__Your assignment__: Output each record below exactly. No images go in the copy.
(Data for this task Opens)
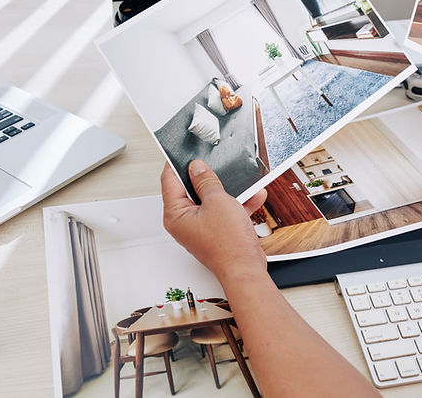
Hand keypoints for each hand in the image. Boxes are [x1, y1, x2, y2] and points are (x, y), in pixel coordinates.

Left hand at [161, 160, 267, 282]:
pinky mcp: (216, 231)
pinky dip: (237, 204)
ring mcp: (201, 227)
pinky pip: (224, 211)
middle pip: (191, 189)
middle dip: (207, 176)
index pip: (169, 180)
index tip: (186, 151)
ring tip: (240, 180)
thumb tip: (197, 168)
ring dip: (228, 190)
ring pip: (211, 199)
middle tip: (215, 163)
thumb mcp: (217, 201)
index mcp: (175, 214)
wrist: (246, 269)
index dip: (177, 163)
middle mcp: (184, 221)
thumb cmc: (227, 245)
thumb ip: (206, 181)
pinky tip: (253, 196)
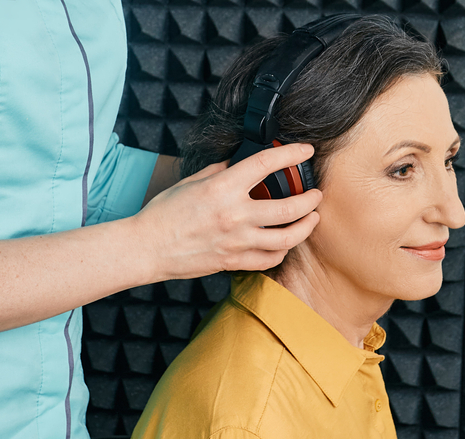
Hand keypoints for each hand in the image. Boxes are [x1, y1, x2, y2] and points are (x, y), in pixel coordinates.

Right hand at [133, 142, 322, 280]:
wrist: (147, 248)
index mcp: (223, 188)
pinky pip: (268, 260)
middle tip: (316, 194)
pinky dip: (282, 251)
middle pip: (288, 208)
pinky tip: (286, 244)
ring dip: (305, 227)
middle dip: (310, 199)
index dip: (291, 154)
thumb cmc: (164, 213)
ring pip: (286, 239)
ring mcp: (236, 242)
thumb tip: (239, 163)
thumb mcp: (192, 181)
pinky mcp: (233, 261)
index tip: (305, 150)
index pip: (266, 164)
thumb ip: (220, 171)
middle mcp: (234, 215)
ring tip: (312, 219)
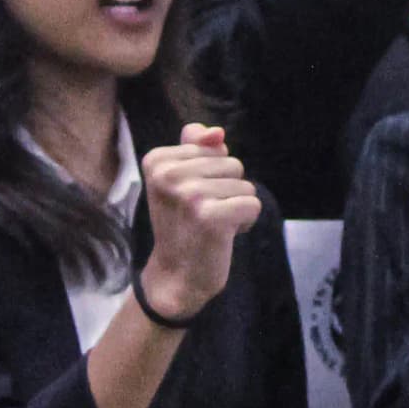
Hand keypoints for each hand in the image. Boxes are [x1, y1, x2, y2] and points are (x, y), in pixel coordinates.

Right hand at [135, 124, 260, 321]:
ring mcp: (189, 195)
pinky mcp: (210, 216)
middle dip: (227, 190)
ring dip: (235, 207)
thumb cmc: (184, 224)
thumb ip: (197, 147)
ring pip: (244, 184)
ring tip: (210, 224)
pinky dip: (245, 222)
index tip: (192, 199)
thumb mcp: (182, 180)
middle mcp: (168, 174)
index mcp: (156, 159)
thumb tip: (217, 133)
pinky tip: (223, 235)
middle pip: (232, 163)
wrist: (176, 274)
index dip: (214, 175)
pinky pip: (252, 204)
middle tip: (202, 214)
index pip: (215, 148)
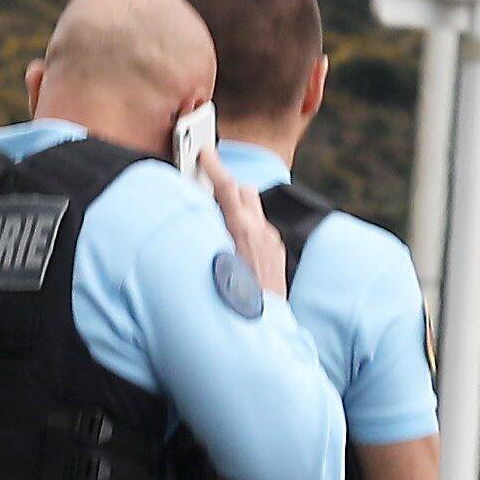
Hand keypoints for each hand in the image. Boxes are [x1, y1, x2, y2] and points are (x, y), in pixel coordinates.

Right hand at [197, 147, 291, 298]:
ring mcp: (272, 242)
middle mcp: (262, 232)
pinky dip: (247, 229)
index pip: (228, 187)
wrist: (263, 327)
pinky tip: (235, 247)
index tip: (204, 152)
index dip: (214, 166)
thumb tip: (201, 216)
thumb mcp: (214, 262)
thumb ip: (210, 233)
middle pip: (244, 191)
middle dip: (227, 184)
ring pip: (253, 211)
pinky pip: (261, 230)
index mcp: (242, 232)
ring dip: (237, 208)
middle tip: (207, 185)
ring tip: (219, 220)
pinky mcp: (278, 253)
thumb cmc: (233, 301)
(Data for this task Closes)
__Solution for this exercise__:
Hand keypoints for each hand in the image. Boxes are [x1, y1, x2, y2] and points are (x, y), in pixel coordinates.

Left hand at [161, 160, 267, 282]:
pinky mcp: (216, 231)
pinky dip: (237, 204)
ring mcp: (201, 227)
pinky pip: (224, 211)
middle pip: (191, 189)
middle dip: (207, 176)
index pip: (169, 180)
index tip: (186, 151)
ring tip: (240, 180)
thumb tip: (197, 168)
ring dip: (228, 190)
ring pip: (211, 199)
middle tip: (215, 163)
thumb mcp: (217, 201)
index mcp: (175, 214)
wrist: (246, 269)
index dip: (177, 163)
middle mcp: (184, 221)
thumb cmc: (227, 245)
thumb ip: (206, 181)
pinky tip: (253, 196)
Hand keypoints for each hand in the image. Boxes are [x1, y1, x2, y2] and points are (x, y), in pixel coordinates.

Right hand at [133, 142, 322, 280]:
wrist: (147, 248)
index mcp: (223, 188)
pinky pip: (268, 260)
middle tip: (316, 194)
pinky dip: (282, 251)
middle pip: (288, 208)
pinky tip: (286, 244)
ring dip: (305, 227)
middle dip: (310, 199)
index dip: (291, 154)
thumb cmc: (164, 213)
ring pip: (286, 239)
ring mcp: (236, 242)
thumb tip: (239, 163)
thumb mcp: (192, 181)
pinky mcp: (233, 261)
index tip: (305, 150)
index pip: (266, 164)
thumb ip: (220, 171)
middle mcp: (234, 215)
ring tip: (312, 219)
Hand keypoints for each hand in the image. Boxes are [x1, y1, x2, y2] and points are (x, y), in pixel coordinates.

Right hand at [135, 124, 260, 321]:
ring mcp: (189, 195)
pinky mcp: (210, 216)
middle dip: (227, 190)
ring dip: (235, 207)
thumb cmc: (184, 224)
thumb ip: (197, 147)
ring pip: (244, 184)
ring tip: (210, 224)
pinky dip: (245, 222)
index tip: (192, 199)
thumb mcp: (182, 180)
middle mcp: (168, 174)
index mcp: (156, 159)
thumb tip: (217, 133)
pinky tip: (223, 235)
middle pip: (232, 163)
wrist: (176, 274)
index dip: (214, 175)
pinky pip: (252, 204)
middle tip: (202, 214)
index pip: (215, 148)
Hand keypoints for each hand in the image. Boxes are [x1, y1, x2, y2] and points are (x, y), in pixel coordinates.

Right hand at [197, 147, 291, 298]:
ring mcp: (272, 242)
middle mcp: (262, 232)
pinky dip: (247, 229)
index pip: (228, 187)
wrist: (263, 327)
pinky tip: (235, 247)
index tip: (204, 152)
index dip: (214, 166)
thumb tip: (201, 216)
thumb mcp: (214, 262)
thumb ip: (210, 233)
middle pip: (244, 191)
middle dip: (227, 184)
ring pip: (253, 211)
pinky pip: (261, 230)
index mcp: (242, 232)
ring dip: (237, 208)
middle tip: (207, 185)
ring tip: (219, 220)
pinky mcp: (278, 253)
thumb cmc: (233, 301)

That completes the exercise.